[RECORDS PROVIDED — start]

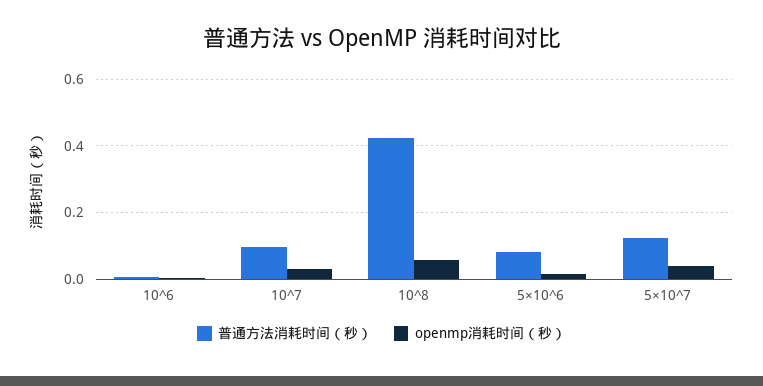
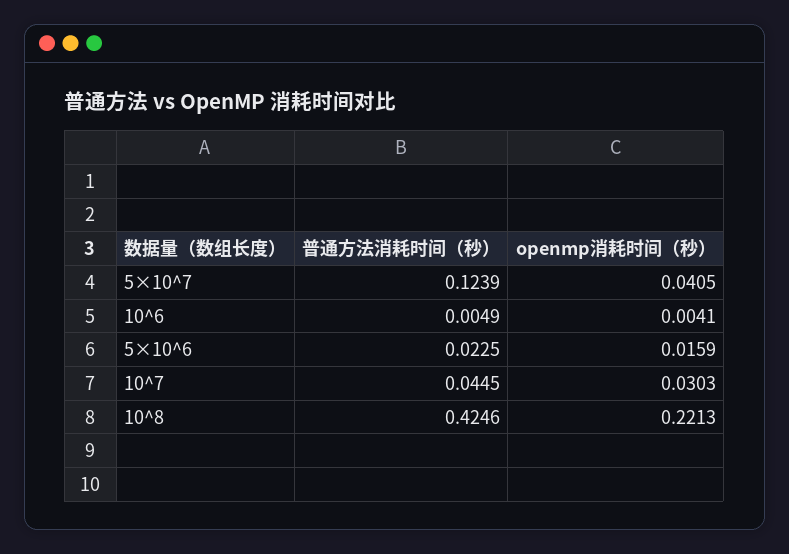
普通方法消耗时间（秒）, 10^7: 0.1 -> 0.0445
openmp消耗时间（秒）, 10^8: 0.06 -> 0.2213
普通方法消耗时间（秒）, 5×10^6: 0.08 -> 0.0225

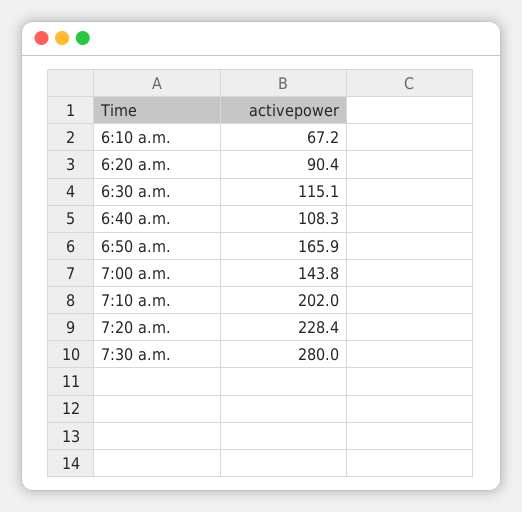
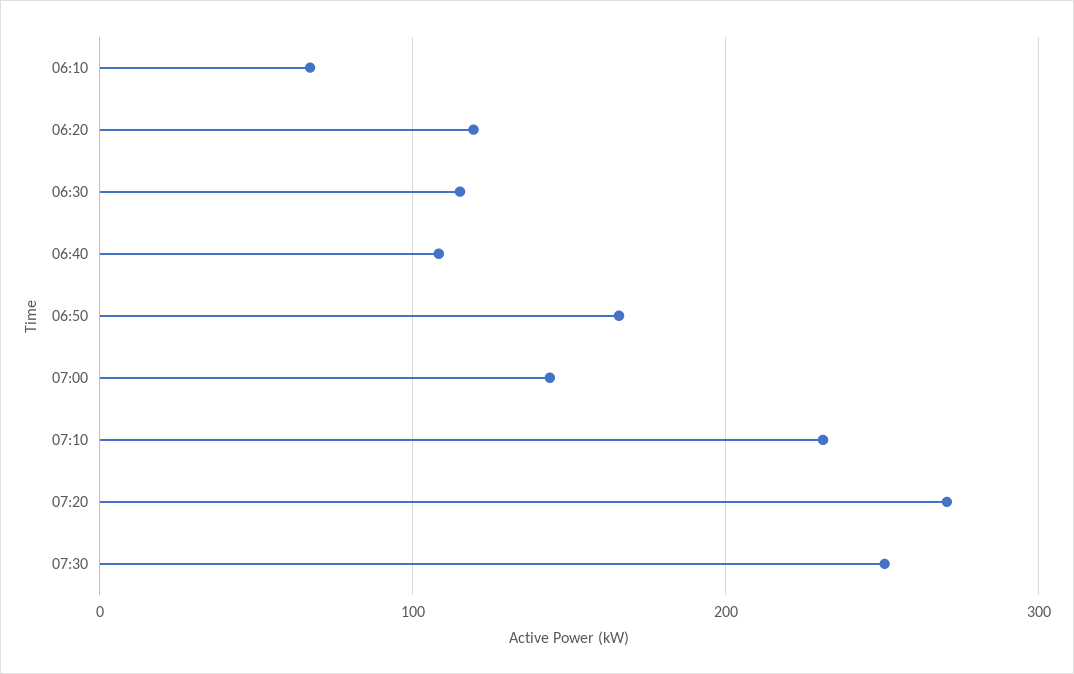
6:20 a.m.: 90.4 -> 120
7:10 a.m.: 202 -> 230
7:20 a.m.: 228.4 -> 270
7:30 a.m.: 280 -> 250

[RECORDS PROVIDED — finish]

Line for line, restate the data above and omit every picture.

普通方法消耗时间（秒）, 10^7: 0.1 -> 0.0445
openmp消耗时间（秒）, 10^8: 0.06 -> 0.2213
普通方法消耗时间（秒）, 5×10^6: 0.08 -> 0.0225

6:20 a.m.: 90.4 -> 120
7:10 a.m.: 202 -> 230
7:20 a.m.: 228.4 -> 270
7:30 a.m.: 280 -> 250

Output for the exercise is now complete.